La tumeur présente le même aspect histologique que le carcinome anaplasique à petites cellules du poumon ou des autres organes, rendant très difficile le diagnostic différentiel avec une métastase cutanée d’un carcinome anaplasique à petites cellules. Il s’agit de petites cellules hyperchromatiques, avec une chromatine poivre et sel, rondes ou fusiformes sans nucléoles ou de petite taille et peu de cytoplasme. Il existe de la nécrose et des mitoses nombreuses.
Le stroma peut être riche en lymphocytes. Des arrangements cellulaires en rosettes ou pseudorosettes sont observés dans quelques cas. Des zones de nécrose sont fréquentes. Les artéfacts d’écrasement sont importants. La coloration de PAS est négative. La coloration de Grimelius est positive (25 à 45%) sous forme d’un point polaire. Possibilité d’extension intra-épidermique pagetoïde (6).
Images   histologiques  : #0, #1, #2, #3, #4, #5, #6, #7, #8, cas clinique, #0, cytologie : #0
Immunohistochimie  : positivité polaire ponctuée presque constante pour la cytokératine (AE1AE3, CAM5.2) et les neurofilaments, EMA +, BerEP4 +, NSE + (50%), synaptophysine +, PGP9.5 +, CD 56 +, chromogranine (30%) et la S100 (rare) sont inconstamment positifs, positivité de neuropeptides tels : bombésine, calcitonine, PP, VIP, somatostatine, CK 20 + dans 76 à 98% des cas ((sous membranaire avec un point juxtanucléaire), négatif dans grande majorité des métastases de carcinome neuroendocrine), TTF1 – (7-15), CD 99 parfois +, CK 7 – (CK 7 parfois + focal), ce qui est un élément diagnostique pour reconnaître les tumeurs à cellules de Merkel parmi les carcinomes neuroendocrines.
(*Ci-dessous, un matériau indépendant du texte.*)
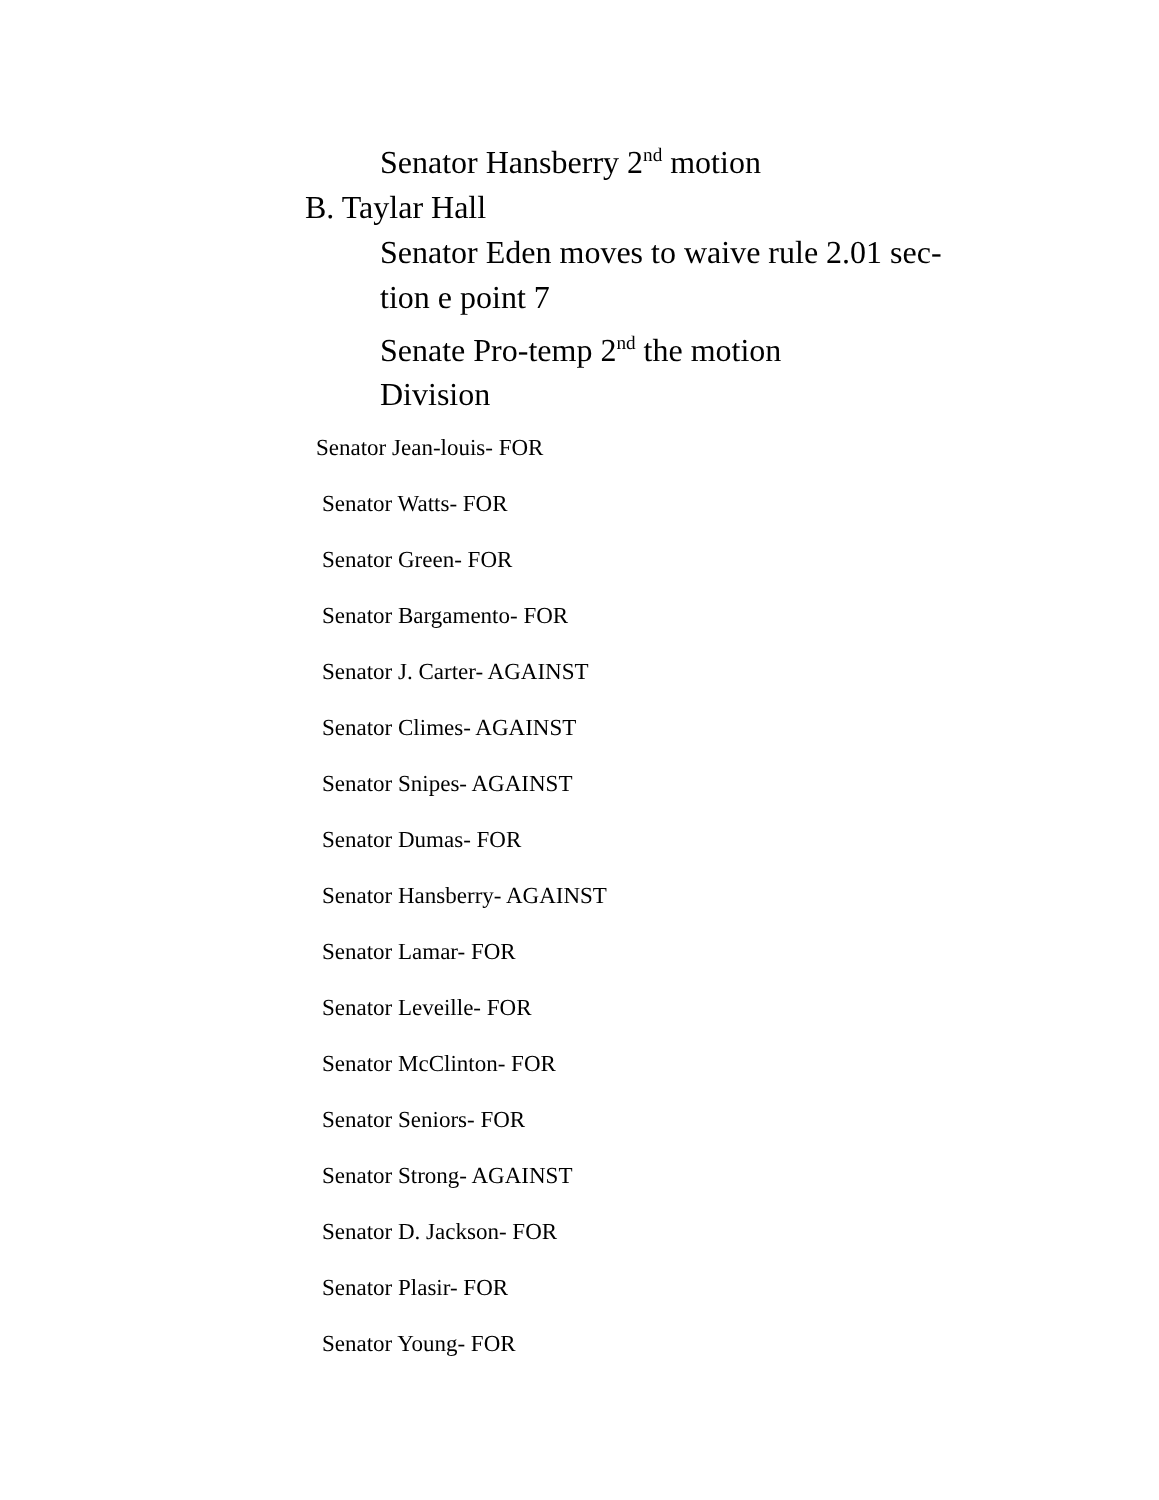Senator Hansberry 2<sup>nd</sup> motion
B. Taylar Hall
Senator Eden moves to waive rule 2.01 sec-
tion e point 7
Senate Pro-temp 2<sup>nd</sup> the motion
Division
Senator Jean-louis- FOR
Senator Watts- FOR
Senator Green- FOR
Senator Bargamento- FOR
Senator J. Carter- AGAINST
Senator Climes- AGAINST
Senator Snipes- AGAINST
Senator Dumas- FOR
Senator Hansberry- AGAINST
Senator Lamar- FOR
Senator Leveille- FOR
Senator McClinton- FOR
Senator Seniors- FOR
Senator Strong- AGAINST
Senator D. Jackson- FOR
Senator Plasir- FOR
Senator Young- FOR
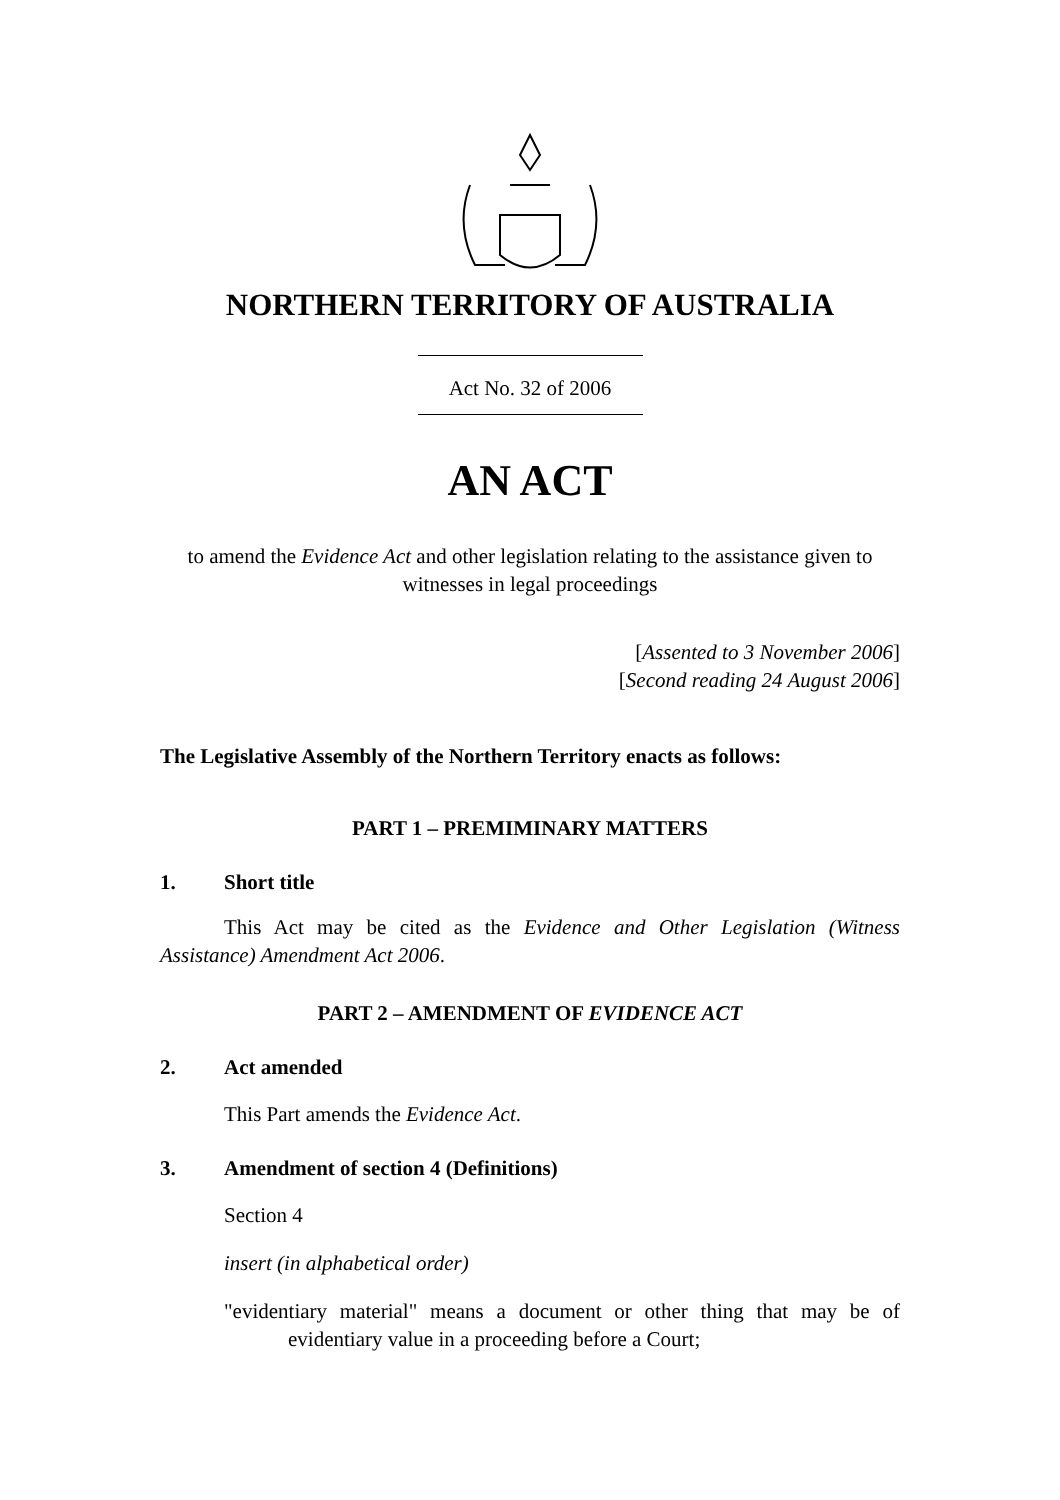NORTHERN TERRITORY OF AUSTRALIA
Act No. 32 of 2006
AN ACT
to amend the Evidence Act and other legislation relating to the assistance given to witnesses in legal proceedings
[Assented to 3 November 2006]
[Second reading 24 August 2006]
The Legislative Assembly of the Northern Territory enacts as follows:
PART 1 – PREMIMINARY MATTERS
1. Short title
This Act may be cited as the Evidence and Other Legislation (Witness Assistance) Amendment Act 2006.
PART 2 – AMENDMENT OF EVIDENCE ACT
2. Act amended
This Part amends the Evidence Act.
3. Amendment of section 4 (Definitions)
Section 4
insert (in alphabetical order)
"evidentiary material" means a document or other thing that may be of evidentiary value in a proceeding before a Court;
En effet seuls les carcinomes neuroendocrines cutanés et salivaires montrent ce marquage avec des AC anti-cytokératine 20. CK 8, 18, et 19 +. Négativité de Melan-A, HMB45, CD 117 + dans 56%, parfois TdT +.
Granules neuro-sécrétoires rares.
Importance du rôle du Merkel cell polyomavirus (Ce virus produit des antigènes T (petit et grand), le grand facilite le cycle de vie viral et désactive les voies d’activation Rb et p53. Hum Pathol.2011 Aug ;42(8):1063-77, Hum Pathol.2012 Apr ;43(4):557-66, Science. 2008 Feb 22 ;319(5866):1096-100. Il existe 4 polyomavirus liés à la malignité : le Polyomavirus hominis 1 (BK) virus, John Cunningham virus (JCV), KI polyomavirus, et le virus des oreillons.
Diagnostic différentiel
- Ne se pose pas chez l’enfant.
Chez l’adulte fait discuter : un lymphome non hodgkinien / leucémie (positivité de CLA, CD34, TdT, CD10, CD3, CD20, myeloperoxidase, CD117, négativité de : AE1/AE3, CAM 5.2, CK7, CK20, marqueurs neuro-endocrines (NSE, synaptophysine, chromogranine). un mélanome malin à petites cellules (positivité de S100, HMB-45, Melan-A, tyrosinase, MiTF, négativité des cytokératines), une métastase cutanée d’un carcinome à petites cellules (TTF1 +, CK20-) et plus rarement une lésion de type PNET/ Ewing (sujet jeune, positivité de :CD99, vimentine, NSE, présence de t(11 ;22)(q24 ;q12), négativité de : CK20, chromogranine, CD45), sinon : carcinome annexiel anaplasique, carcinome basocellulaire, Hum Pathol. 2011 Aug ;42(8):1063-77.
Anomalies cytogénétiques dans 30-47% des cas : le plus souvent LOH par délétions du chromosome 1 ; en 1p36 (bras court), sinon del des chromosomes 3, 13, 22 trisomie partielle en 1, 11, 18, X.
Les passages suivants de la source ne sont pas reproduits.